I recommend testing for the aPL included in the Sydney criteria (“criteria aPL”) as well as for the available “non-criteria aPL” that have become associated with antiphospholipid syndrome since the Sydney criteria were published (initially in 1999 and revised in 2006). This is because it has been shown in a large study of obstetric patients with aPL that patients with non-criteria aPL and non-criteria clinical manifestations responded similarly to treatment . We found the same results in our patients with aPL and refractory migraine .
Criteria aPL include:
- Anticardiolipin IgG, IgM
- Anti-beta 2 glycoprotein IgG, IgM
- Lupus anticoagulant
Non-criteria aPL include:
- Anticardiolipin IgA
- Anti-beta 2 glycoprotein IgA
- Anti-phosphatidylserine IgG, IgM, IgA
- Anti-prothrombin IgG (IgM is not currently available due to reagent shortage; this has been the case for a few years)

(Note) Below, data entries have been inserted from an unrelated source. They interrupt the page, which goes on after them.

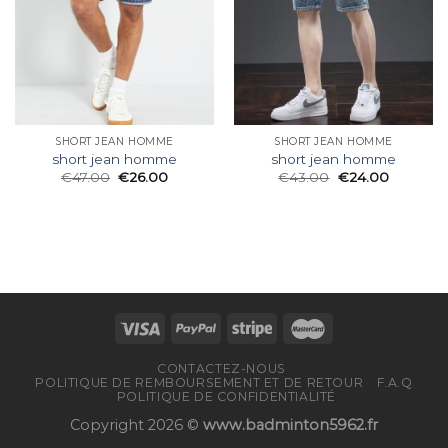
SHORT JEAN HOMME
SHORT JEAN HOMME
short jean homme
short jean homme
€
47.00
€
26.00
€
43.00
€
24.00
CONTACTEZ-NOUS
POLITIQUE DE REMBOURSEMENT ET DE RETOUR
F.A.Q
POLITIQUE DE CONFIDENTIALITÉ
Copyright 2026 ©
www.badminton5962.fr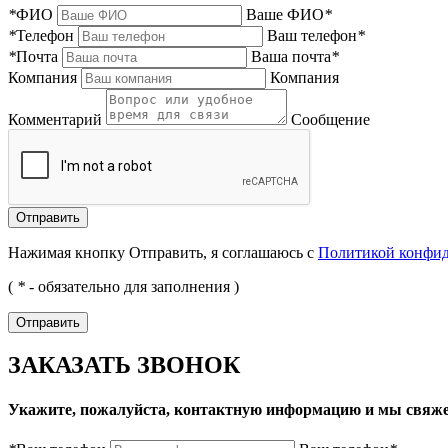
*
ФИО
Ваше ФИО
*
*
Телефон
Ваш телефон
*
*
Почта
Ваша почта
*
Компания
Компания
Комментарий
Сообщение
Нажимая кнопку Отправить, я соглашаюсь с
Политикой конфи
(
*
- обязательно для заполнения )
ЗАКАЗАТЬ ЗВОНОК
Укажите, пожалуйста, контактную информацию и мы свяже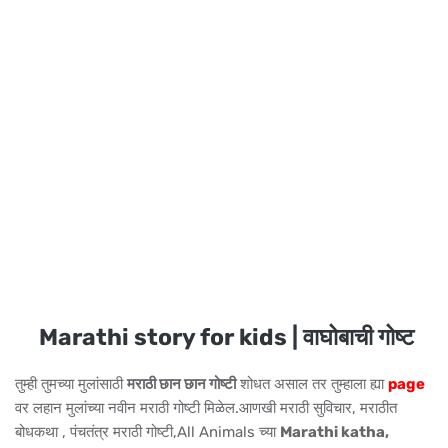
Marathi story for kids | वाघोबाची गोष्ट
तुम्ही तुमच्या मुलांसाठी
मराठी छान छान गोष्टी
शोधत असाल तर तुम्हाला ह्या
page
वर लहान मुलांच्या नवीन मराठी गोष्टी मिळेल.आणखी मराठी सुविचार, मराठीत
बोधकथा , पंचतंत्र मराठी गोष्टी,All Animals च्या
Marathi katha,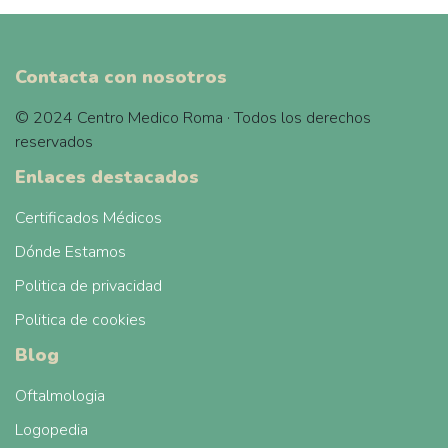
Contacta con nosotros
© 2024 Centro Medico Roma · Todos los derechos
reservados
Enlaces destacados
Certificados Médicos
Dónde Estamos
Politica de privacidad
Politica de cookies
Blog
Oftalmologia
Logopedia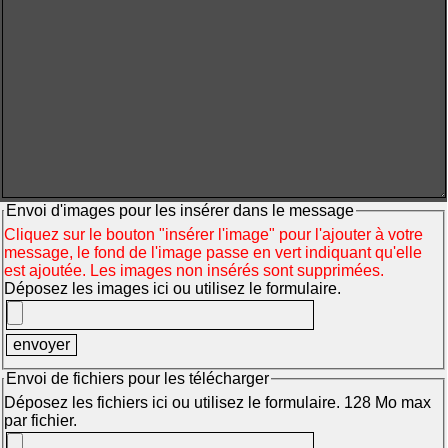
Envoi d'images pour les insérer dans le message
Cliquez sur le bouton "insérer l'image" pour l'ajouter à votre
message, le fond de l'image passe en vert indiquant qu'elle
est ajoutée. Les images non insérés sont supprimées.
Déposez les images ici ou utilisez le formulaire.
Envoi de fichiers pour les télécharger
Déposez les fichiers ici ou utilisez le formulaire. 128 Mo max
par fichier.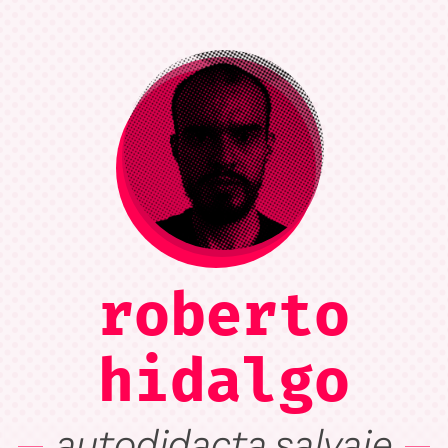
roberto
hidalgo
autodidacta salvaje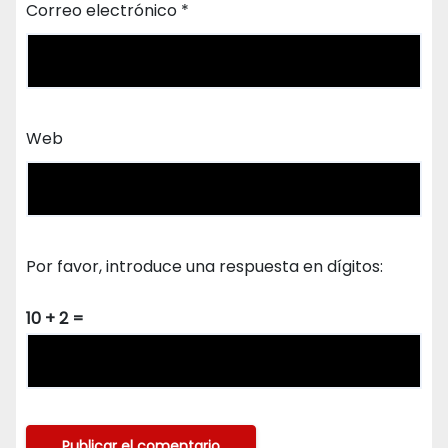
Correo electrónico
*
Web
Por favor, introduce una respuesta en dígitos:
10 + 2 =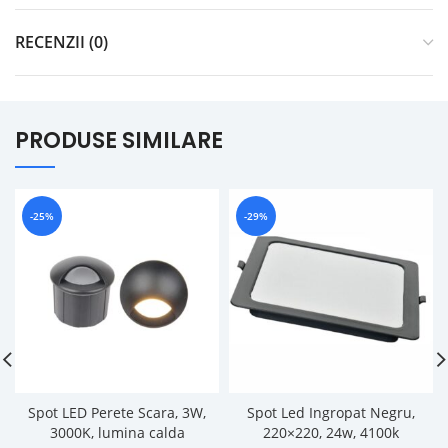
RECENZII (0)
PRODUSE SIMILARE
-25%
-29%
Spot LED Perete Scara, 3W,
Spot Led Ingropat Negru,
3000K, lumina calda
220×220, 24w, 4100k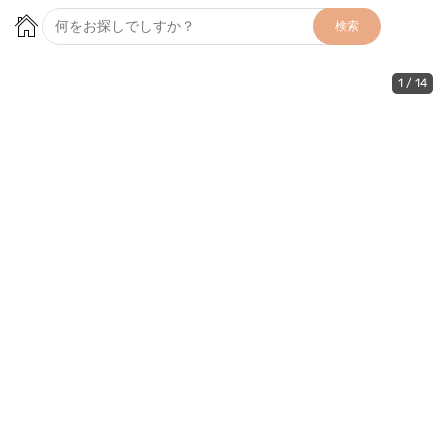
検索
1
/
14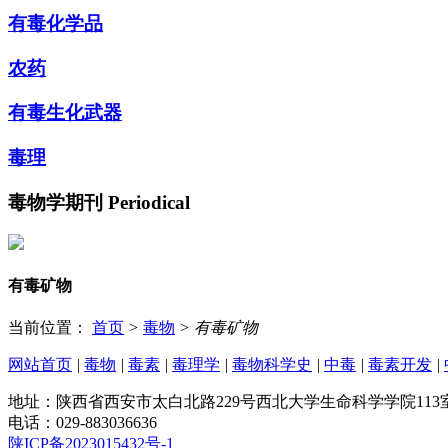
有毒化学品
农药
有毒生化武器
毒理
毒物学期刊
Periodical
有毒矿物
当前位置：
首页
>
毒物
>
有毒矿物
网站首页
|
毒物
|
毒素
|
毒理学
|
毒物科学史
|
中毒
|
毒素开发
|
地址：陕西省西安市太白北路229号西北大学生命科学学院113
电话：029-883036636
陕ICP备2023015432号-1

- Anti-phosphatidylserine-prothrombin (PS-PT) IgG, IgM
- Anti-Annexin V IgG, IgM
- Anti-phosphatidylethanolamine IgG, IgM
- Anti-phosphatidylcholine IgG, IgM
Some patients have several aPL while others have only one. It is recommended to confirm persistent positivity by repeating the aPL testing in 12 or more weeks. I consider the persistent positivity of even a single low titer aPL to be important in a patient with clinical problems that have been described in association with these antibodies, including POTS.
The treatment depends on the patient’s clinical situation, but might include consideration of a trial of antithrombotic therapy and consideration of a trial of immune modulatory treatment such as IVIG in severely affected patients and/or hydroxychloroquine in less severely affected patients. It is also important to recognize the increased clotting and pregnancy risk present in these patients in the hopes of preventing these serious complications.
It is my hope that with time, there will be increasing awareness about this important association.
- Schofield JR, Blitshteyn S, Shoenfeld Y, Hughes GRV. Postural tachycardia syndrome (POTS) and other autonomic disorders in antiphospholipid (Hughes) syndrome (APS). Lupus. 2014; 23: 697-702.
- Schofield JR. Autoimmune autonomic neuropathy—in its many guises-- as the initial manifestation of the antiphospholipid syndrome. Immunol Res. 2017 Jan 24; 1-11.
- Schofield JR, Chemali KR. The efficacy and safety of intravenous immunoglobulin in severe autoimmune dysautonomias: a retrospective analysis of 38 patients. Am J Ther. 2018 May 14. doi: 10.1097/MJT.0000000000000778. [Epub ahead of print]
- Schofield JR, Birlea M, Hughes H, Hassell KL. Refractory migraine: when is a trial of antithrombotic therapy appropriate? Submitted for publication.
- Alijotas-Reig J, Esteve-Valverde E, Ferrer-Oliveras R, Sa´ez-Comet L, Lefkou E, Arsene Mekinian A, et. al. Comparative study of obstetric antiphospholipid syndrome (OAPS) and non-criteria obstetric APS (NC-OAPS): report of 1640 cases from the EUROAPS registry. Rheumatology (Oxford). 2019 Oct 3. pii: kez419. doi: 10.1093/rheumatology/kez419.